======== Text excerpt

# Cruising In Maine



## mhm (Jan 14, 2007)

I intend to be in Maine cruising this summer for the first time. I will be in the Penobscot Bay area. Any insight into the very best anchorages from Camden to Mount Desert Island would be appreciated, and any suggested itineraries welcome.


----------



## Maine Sail (Jan 6, 2003)

*See my photos and decide for yourself...*

There are lots of photos from Pen Bay and there are lots of anchorages, coves 7 harbors.....

Maine Coast Photos
Maine Sailing's Photo Galleries at pbase.com


----------



## svsirius (Jan 14, 2007)

Check out the cruising guide to the maine coast by Taft...


----------



## mgiguere (May 22, 2004)

Of the many times I've cruised Maine (and you have thousands of options and itineraries), one thing we did one year which worked out well is to go as far east as you're going to go first...e.g., Mount Desert and cruise harbor to harbor back (which will be more or less upwind). That way, you don't have a long slog at the end of the trip, and you can go upwind a small piece at a time. The wind in Maine is prevailing Southwest. If it's light, your boat will be better, etc. Anyway, one man's opinion.

Moe


----------



## camaraderie (May 22, 2002)

One spot we really enjoyed was Southwest Harbor where the Hinckleys are built. You can take a mooring and then catch the free bus to see the park and Bar Harbor etc. while having a nice anchorage at the end of each day to enjoy. Some good seafood close by too!


----------



## xort (Aug 4, 2006)

At different times I've heard contrary comments about the fog in Maine. Some comments I've seen are that the fog is least in July, August & September. Other comments stated those are the foggiest months of the year!
Anyone care to confuse the issue further?


----------



## camaraderie (May 22, 2002)

Last year...June and July were the foggiest w/ over 20 days...August and Sept. were in the mid-teens. That was in Portland. May be differerent further East.


----------



## labatt (Jul 31, 2006)

If you go south of Penobscot, make sure you stop at Monhegan Island. It's an artist colonie. There are all of 5-10 motorized vehicles on the island, and some wonderful sights. We've also sighted many whales off of Monhegan. North, we like Camden and Rockland.

================

Required tasks
1 – In the Maine cruising thread, which months were the foggiest in Portland last year, according to one reply?
2 – Pick up the Maine cruising thread where it ends and keep it going.

======== Data section

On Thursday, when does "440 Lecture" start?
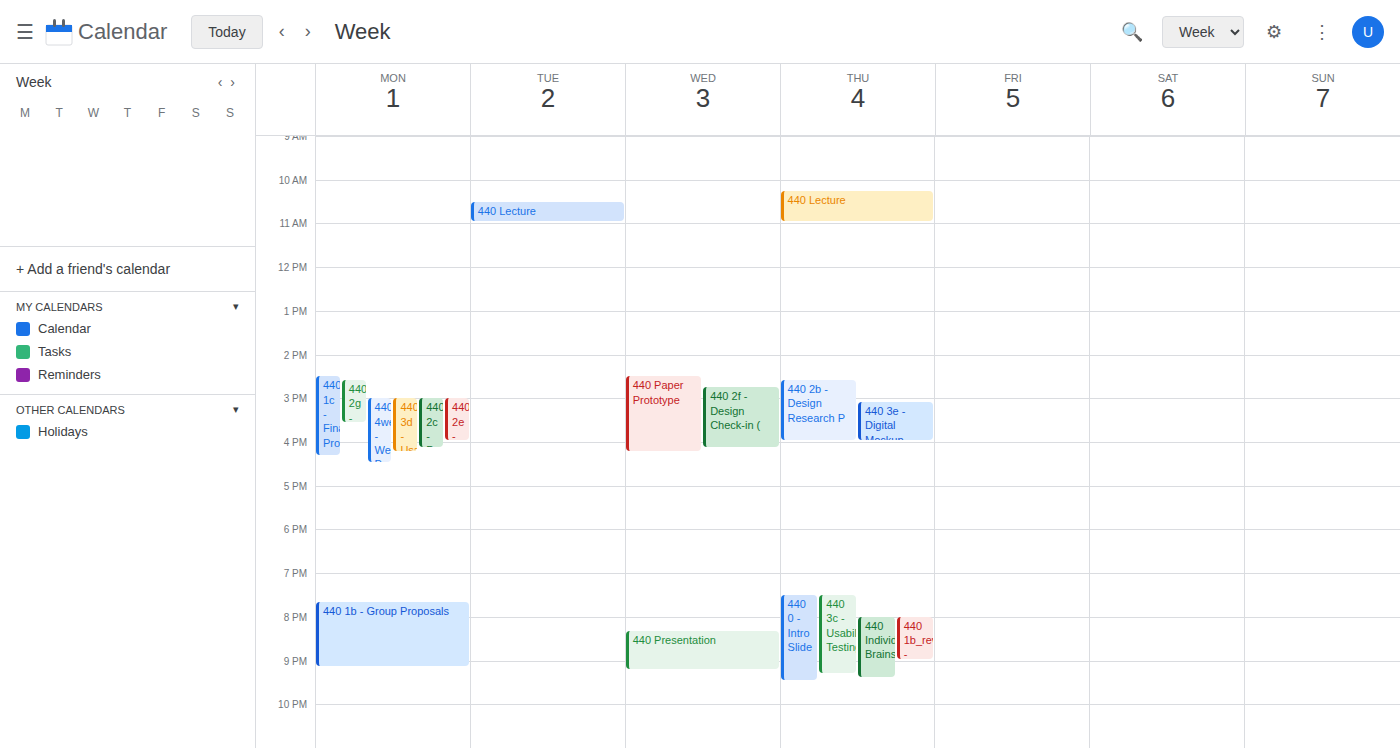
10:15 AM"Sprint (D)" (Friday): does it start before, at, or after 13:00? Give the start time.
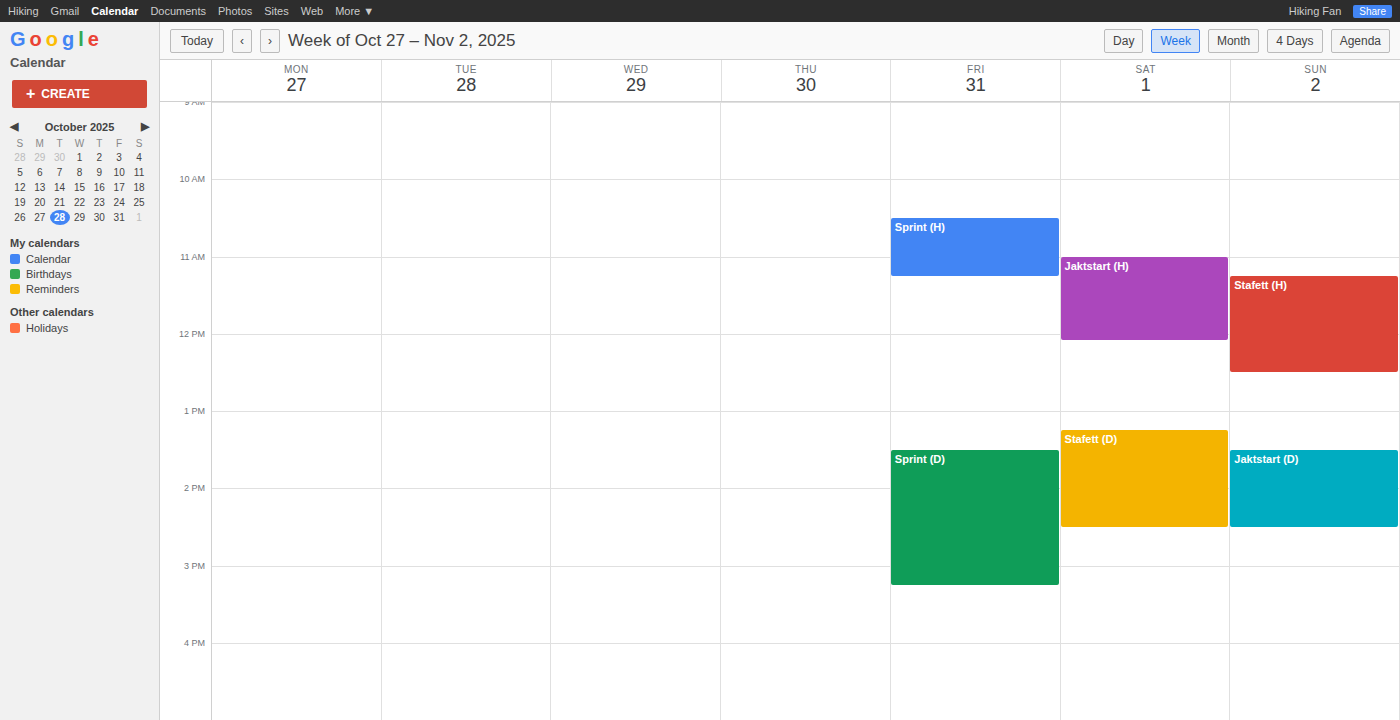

================

Set of answers
1 – June and July, with over 20 days of fog each.

2 –
----------



## TrueBlue (Oct 11, 2004)

Fog in New England - from Maine to Connecticutt, is most prevalent in the summer months . . . as evident by these July pics from Nantucket Sound:


----------



## Maine Sail (Jan 6, 2003)

*Fog..??*

Geez true Blue that looks fairly clear to me. In fog like that you can actually see the lobster pots... And yes summer is foggiest!


----------



## TSOJOURNER (Dec 16, 1999)

The best guide:










A Cruising Guide to the Maine Coast - 4th Ed.

There is hardly a bad place you can go in Penobscot Bay. I would skip the itinerary and just explore.

Enjoy.


----------



## Maine Sail (Jan 6, 2003)

*yep...*

Lose the itenerary! Go where the wind takes you and enjoy! You won't find a bad spot and each one is better than the last..

McGlathery Island - East Side Anchoroage


----------



## TSOJOURNER (Dec 16, 1999)

There is no "season" for fog. It rolls in just about anytime in Maine. The last two summers, the fog has not been too bad. Most days were sunny with good visibility. You need a good GPS chartplotter to keep you out of trouble. I don't have radar and manage pretty well picking my days and staying put when there is no visibility.

As far as anchorages on Penobscot Bay, you will need a couple months to explore them all. Some of my favorites are Holbrook Island / Ram Island just outside of Castine. Travel up the Bagaduce and you will find more spectacular places. Try Warren Island in Islesboro. It is a state park as well. 

You must sail through Fox Island therofare. It splits North Haven from Vinalhaven. There are nooks and crannies to drop a hook there. Don't miss Isle au Haut. Beautiful hiking trails and home of Linda Greenlaw. There is also a group of islands between Isle au Haut and Stonington. It is obvious on your chart and a great place to spend a night or two. Stonington is a fun place to explore but not a good anchorage since it is so busy with lobstermen producing a lot of wake.

Spend a night in Pulpit Harbor, drop your hook behind Butter Island and row to shore to visit the sheep, find Horseshoe Cove and see if you can navigate inside, don't miss Buck's Island in Brooksville and don't miss Brooklin where you can drop a hook at Wooden Boat. They have a dock that welcomes visitors to walk their grounds and visit the boatbuilding shops.

For provisioning on Penobscot Bay, it is hard to find a better harbor than Belfast. EVERYTHING is there for a boater including laundry, library, hardware, marina, pubs, groceries, movie theater, etc. All within a half mile walk of the harbor. You can usually get a couple free hours of dockage at the public docks, get diesel, water and pumpout.

Camden is also a great stop but harder to anchor. Rockport has very little and Rockland also has everything you need. 

It will be a memorable summer for you. Enjoy.

Don


----------



## JeffreySiegel (Jun 8, 2007)

Castine (on the Penobscot Bay) is my home port. The entire bay is filled with excellent cruising destinations. The advice in this thread has been excellent. There are many island to explore and wonderful, safe anchorages to spend the night.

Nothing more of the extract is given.